▸ WORK INSTRUCTION
Give back only the line containing "Rendered at 1241 by 1754 pixels." and every line after it through the end of the data below, transcribed exactly.

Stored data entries
++++++

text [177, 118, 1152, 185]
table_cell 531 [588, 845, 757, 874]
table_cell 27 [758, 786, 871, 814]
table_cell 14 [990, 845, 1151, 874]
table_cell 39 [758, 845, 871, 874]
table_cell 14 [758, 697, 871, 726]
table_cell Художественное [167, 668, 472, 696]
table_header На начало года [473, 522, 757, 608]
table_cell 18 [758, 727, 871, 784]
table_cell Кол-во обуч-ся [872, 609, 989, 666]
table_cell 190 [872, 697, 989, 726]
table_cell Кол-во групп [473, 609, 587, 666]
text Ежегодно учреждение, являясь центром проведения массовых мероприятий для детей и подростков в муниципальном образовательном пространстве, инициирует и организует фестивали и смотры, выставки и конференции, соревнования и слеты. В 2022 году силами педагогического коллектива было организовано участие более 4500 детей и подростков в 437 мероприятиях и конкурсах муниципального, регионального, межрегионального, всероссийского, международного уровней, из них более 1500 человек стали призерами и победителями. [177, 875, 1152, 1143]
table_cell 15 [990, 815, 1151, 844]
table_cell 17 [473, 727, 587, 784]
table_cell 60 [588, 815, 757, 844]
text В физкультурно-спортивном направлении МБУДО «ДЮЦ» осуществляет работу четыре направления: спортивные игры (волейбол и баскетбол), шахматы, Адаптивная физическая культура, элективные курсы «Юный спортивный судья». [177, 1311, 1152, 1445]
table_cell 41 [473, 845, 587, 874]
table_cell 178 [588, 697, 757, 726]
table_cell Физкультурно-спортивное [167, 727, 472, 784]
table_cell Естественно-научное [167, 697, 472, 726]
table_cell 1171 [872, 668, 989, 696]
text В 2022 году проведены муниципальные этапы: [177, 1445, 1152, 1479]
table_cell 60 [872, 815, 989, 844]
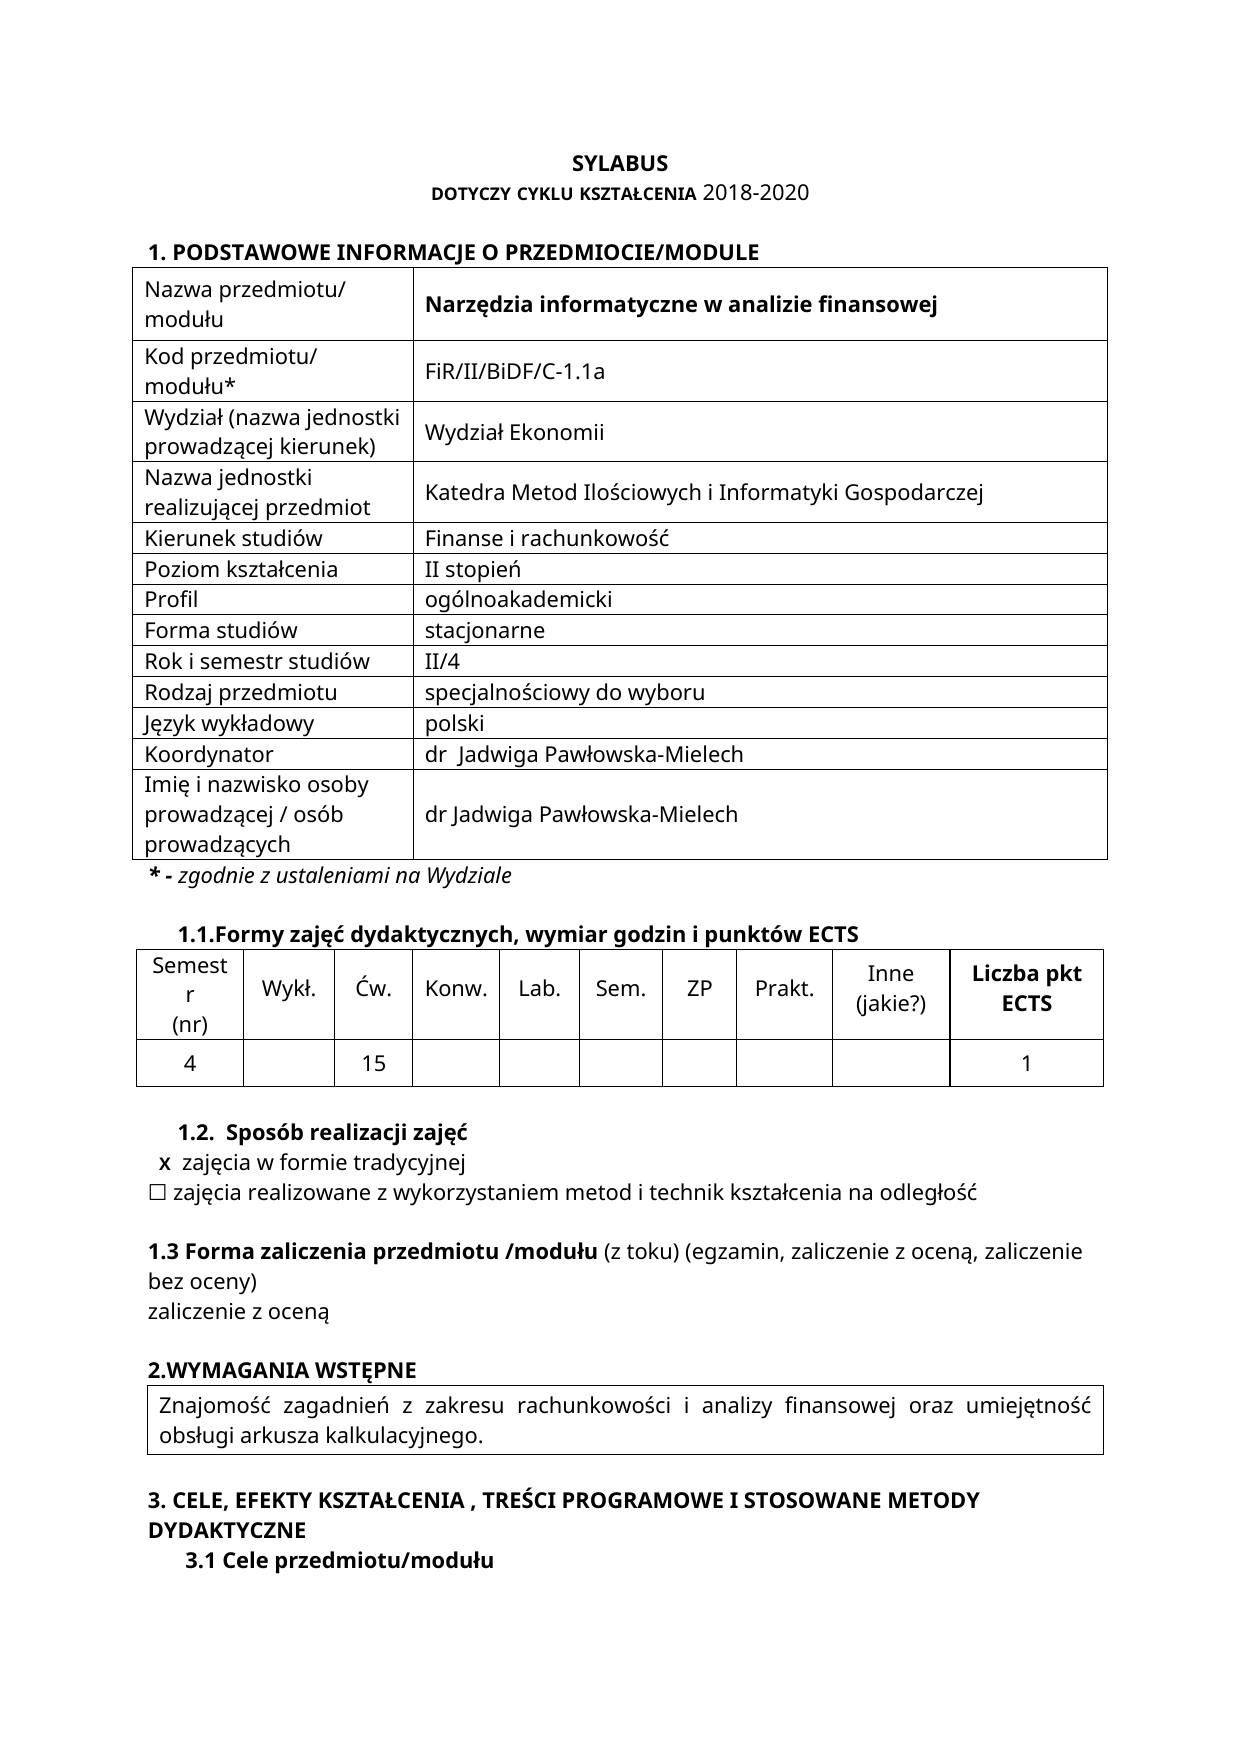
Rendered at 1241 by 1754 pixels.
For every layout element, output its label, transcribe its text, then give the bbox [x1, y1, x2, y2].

++++++

▸ TASK RESPONSE
Rendered at 1241 by 1754 pixels.
For every layout element, output its label, transcribe its text, then give the bbox [x1, y1, x2, y2].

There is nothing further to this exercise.